§ **TASK REQUIREMENTS**
Copy nothing but the text: reproduce each line of the listing exactly and leave the pictures out.

§ **DATA FOR THIS EXERCISE**
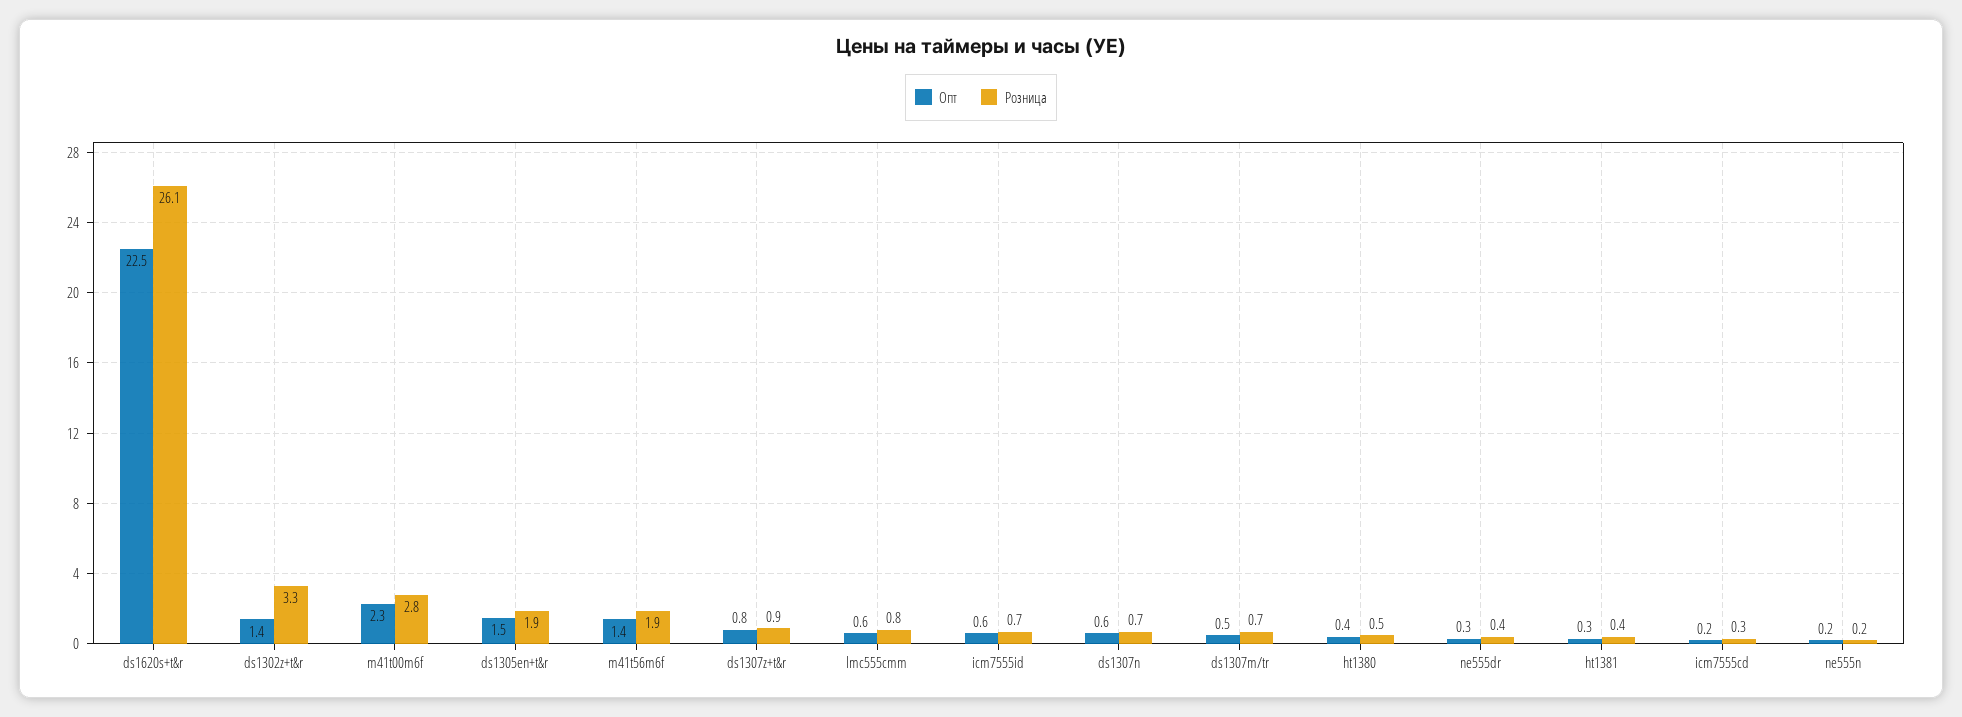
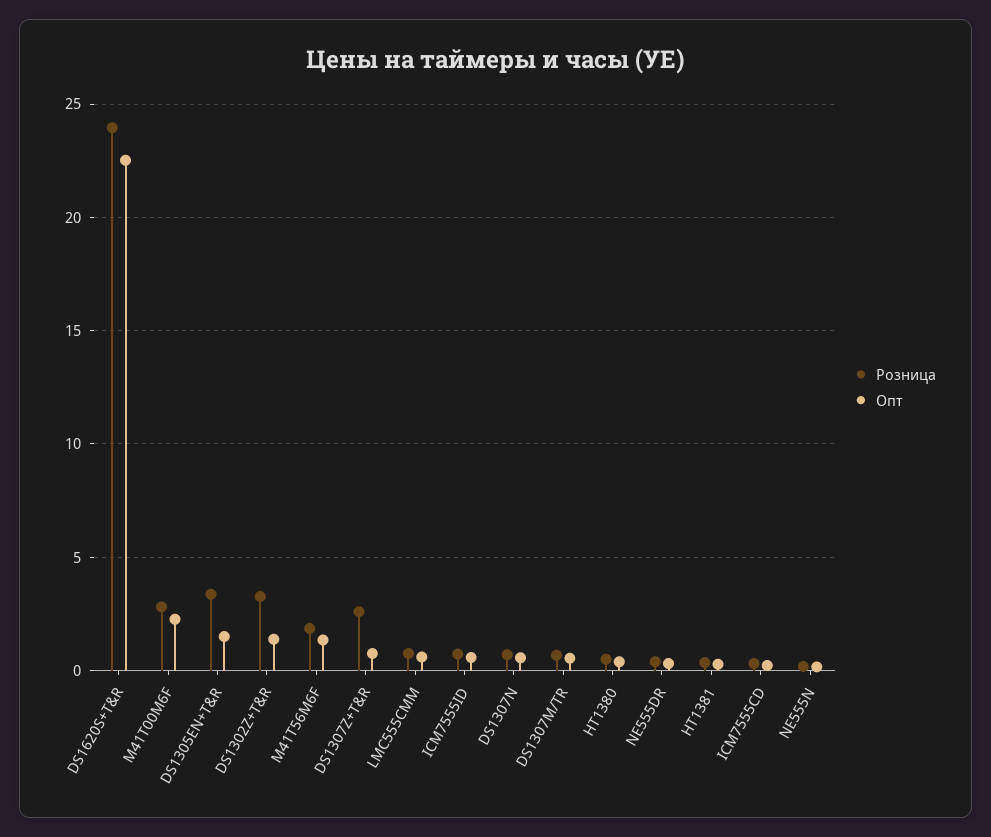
  {
    "Опт": {
      "ds1620s+t&r": 22.5,
      "ds1302z+t&r": 1.4,
      "m41t00m6f": 2.3,
      "ds1305en+t&r": 1.5,
      "m41t56m6f": 1.4,
      "ds1307z+t&r": 0.8,
      "lmc555cmm": 0.6,
      "icm7555id": 0.6,
      "ds1307n": 0.6,
      "ds1307m/tr": 0.5,
      "ht1380": 0.4,
      "ne555dr": 0.3,
      "ht1381": 0.3,
      "icm7555cd": 0.2,
      "ne555n": 0.2
    },
    "Розница": {
-     "ds1620s+t&r": 26.1,
+     "ds1620s+t&r": 24,
      "ds1302z+t&r": 3.3,
      "m41t00m6f": 2.8,
-     "ds1305en+t&r": 1.9,
+     "ds1305en+t&r": 3.5,
      "m41t56m6f": 1.9,
-     "ds1307z+t&r": 0.9,
+     "ds1307z+t&r": 2.5,
      "lmc555cmm": 0.8,
      "icm7555id": 0.7,
      "ds1307n": 0.7,
      "ds1307m/tr": 0.7,
      "ht1380": 0.5,
      "ne555dr": 0.4,
      "ht1381": 0.4,
      "icm7555cd": 0.3,
      "ne555n": 0.2
    }
  }

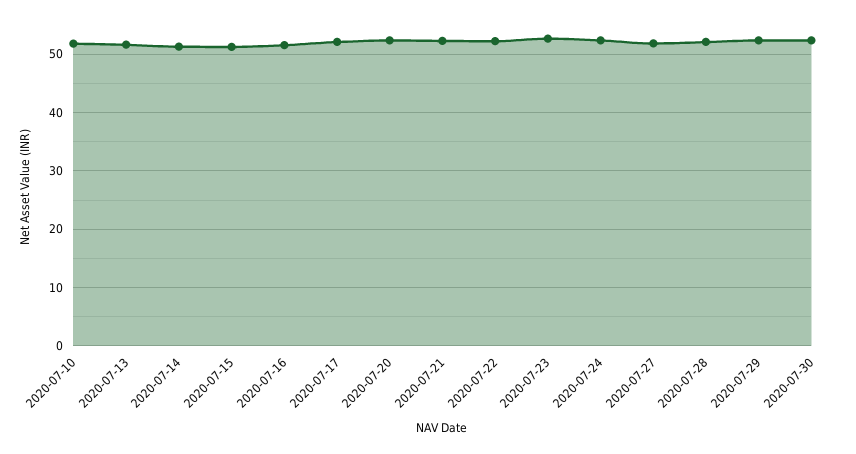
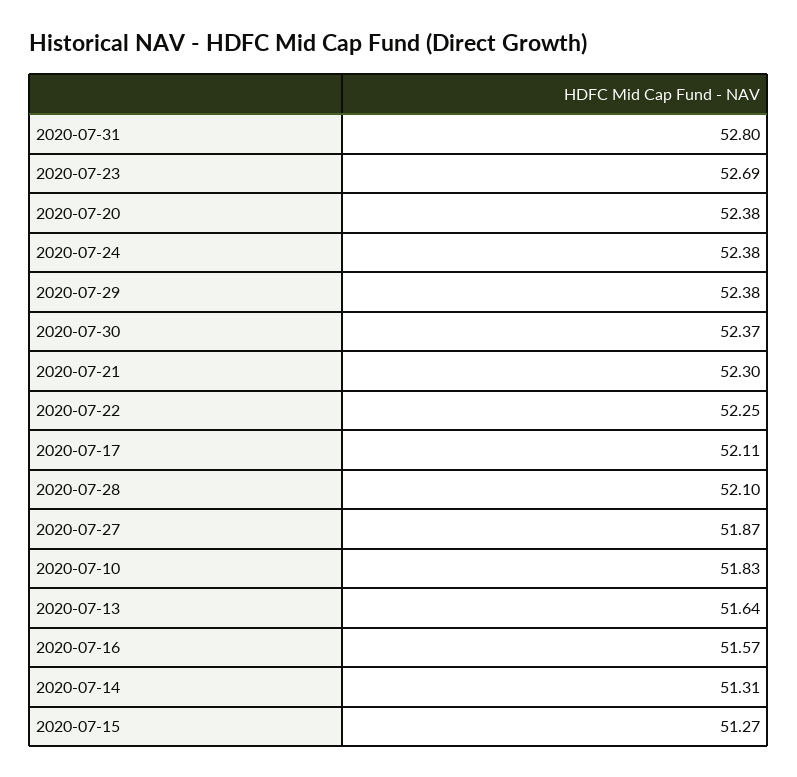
  {
    "2020-07-10": 51.83,
    "2020-07-13": 51.64,
    "2020-07-14": 51.31,
    "2020-07-15": 51.27,
    "2020-07-16": 51.57,
    "2020-07-17": 52.11,
    "2020-07-20": 52.38,
    "2020-07-21": 52.3,
    "2020-07-22": 52.25,
    "2020-07-23": 52.69,
    "2020-07-24": 52.38,
    "2020-07-27": 51.87,
    "2020-07-28": 52.1,
    "2020-07-29": 52.38,
-   "2020-07-30": 52.37
+   "2020-07-30": 52.37,
+   "2020-07-31": 52.8
  }

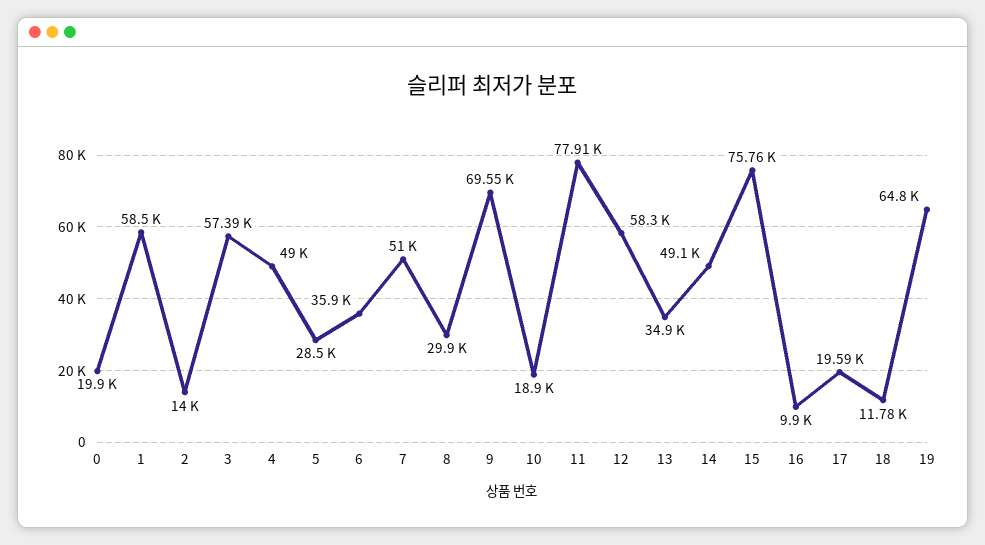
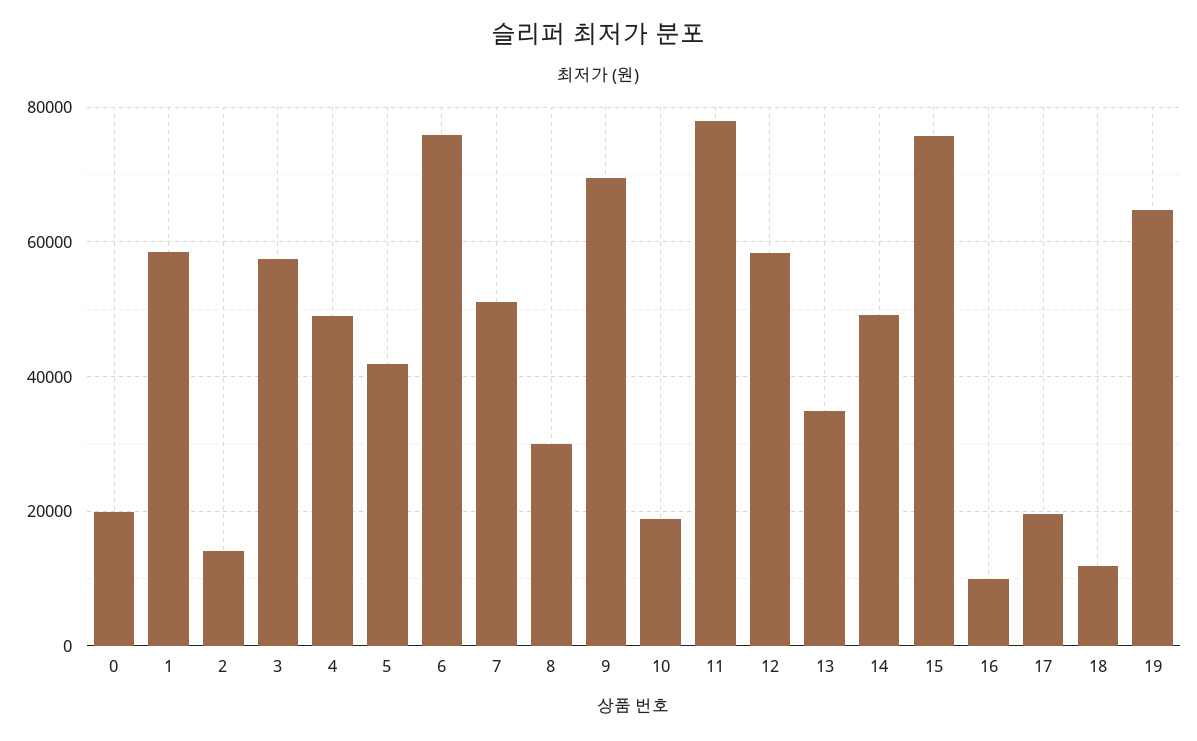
  {
    "0": 19900,
    "1": 58500,
    "2": 14000,
    "3": 57390,
    "4": 49000,
-   "5": 28500,
+   "5": 42000,
-   "6": 35900,
+   "6": 76000,
    "7": 51000,
    "8": 29900,
    "9": 69550,
    "10": 18900,
    "11": 77910,
    "12": 58300,
    "13": 34900,
    "14": 49100,
    "15": 75760,
    "16": 9900,
    "17": 19590,
    "18": 11780,
    "19": 64800
  }

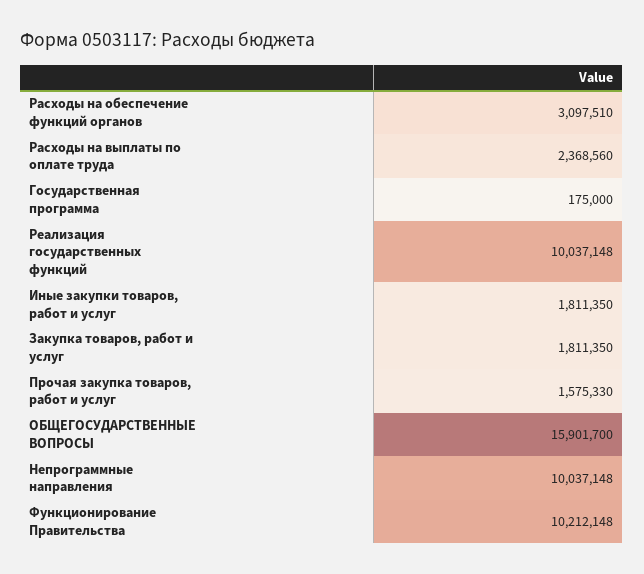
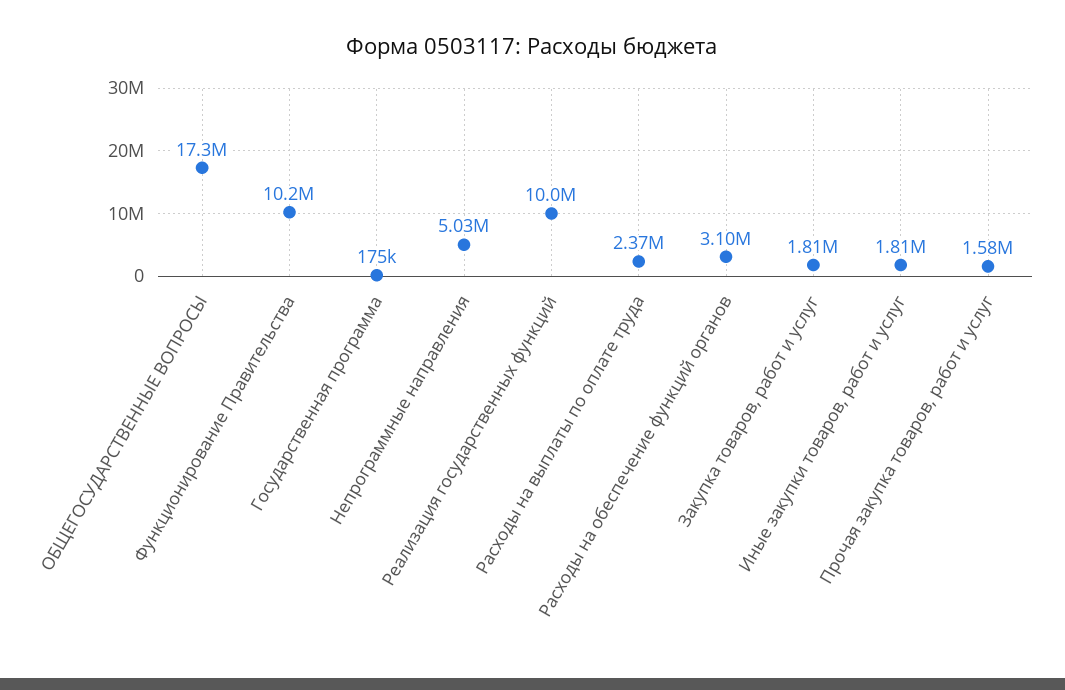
  {
    "Расходы на обеспечение функций органов": 3097510,
    "Расходы на выплаты по оплате труда": 2368560,
    "Государственная программа": 175000,
    "Реализация государственных функций": 10037148,
    "Иные закупки товаров, работ и услуг": 1811350,
    "Закупка товаров, работ и услуг": 1811350,
    "Прочая закупка товаров, работ и услуг": 1575330,
-   "ОБЩЕГОСУДАРСТВЕННЫЕ ВОПРОСЫ": 15901700,
+   "ОБЩЕГОСУДАРСТВЕННЫЕ ВОПРОСЫ": 17300000,
-   "Непрограммные направления": 10037148,
+   "Непрограммные направления": 5030000,
    "Функционирование Правительства": 10212148
  }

§ **EXPECTED ANSWER**
  {
    "Опт": {
      "ds1620s+t&r": 22.5,
      "ds1302z+t&r": 1.4,
      "m41t00m6f": 2.3,
      "ds1305en+t&r": 1.5,
      "m41t56m6f": 1.4,
      "ds1307z+t&r": 0.8,
      "lmc555cmm": 0.6,
      "icm7555id": 0.6,
      "ds1307n": 0.6,
      "ds1307m/tr": 0.5,
      "ht1380": 0.4,
      "ne555dr": 0.3,
      "ht1381": 0.3,
      "icm7555cd": 0.2,
      "ne555n": 0.2
    },
    "Розница": {
-     "ds1620s+t&r": 26.1,
+     "ds1620s+t&r": 24,
      "ds1302z+t&r": 3.3,
      "m41t00m6f": 2.8,
-     "ds1305en+t&r": 1.9,
+     "ds1305en+t&r": 3.5,
      "m41t56m6f": 1.9,
-     "ds1307z+t&r": 0.9,
+     "ds1307z+t&r": 2.5,
      "lmc555cmm": 0.8,
      "icm7555id": 0.7,
      "ds1307n": 0.7,
      "ds1307m/tr": 0.7,
      "ht1380": 0.5,
      "ne555dr": 0.4,
      "ht1381": 0.4,
      "icm7555cd": 0.3,
      "ne555n": 0.2
    }
  }

  {
    "2020-07-10": 51.83,
    "2020-07-13": 51.64,
    "2020-07-14": 51.31,
    "2020-07-15": 51.27,
    "2020-07-16": 51.57,
    "2020-07-17": 52.11,
    "2020-07-20": 52.38,
    "2020-07-21": 52.3,
    "2020-07-22": 52.25,
    "2020-07-23": 52.69,
    "2020-07-24": 52.38,
    "2020-07-27": 51.87,
    "2020-07-28": 52.1,
    "2020-07-29": 52.38,
-   "2020-07-30": 52.37
+   "2020-07-30": 52.37,
+   "2020-07-31": 52.8
  }

  {
    "0": 19900,
    "1": 58500,
    "2": 14000,
    "3": 57390,
    "4": 49000,
-   "5": 28500,
+   "5": 42000,
-   "6": 35900,
+   "6": 76000,
    "7": 51000,
    "8": 29900,
    "9": 69550,
    "10": 18900,
    "11": 77910,
    "12": 58300,
    "13": 34900,
    "14": 49100,
    "15": 75760,
    "16": 9900,
    "17": 19590,
    "18": 11780,
    "19": 64800
  }

  {
    "Расходы на обеспечение функций органов": 3097510,
    "Расходы на выплаты по оплате труда": 2368560,
    "Государственная программа": 175000,
    "Реализация государственных функций": 10037148,
    "Иные закупки товаров, работ и услуг": 1811350,
    "Закупка товаров, работ и услуг": 1811350,
    "Прочая закупка товаров, работ и услуг": 1575330,
-   "ОБЩЕГОСУДАРСТВЕННЫЕ ВОПРОСЫ": 15901700,
+   "ОБЩЕГОСУДАРСТВЕННЫЕ ВОПРОСЫ": 17300000,
-   "Непрограммные направления": 10037148,
+   "Непрограммные направления": 5030000,
    "Функционирование Правительства": 10212148
  }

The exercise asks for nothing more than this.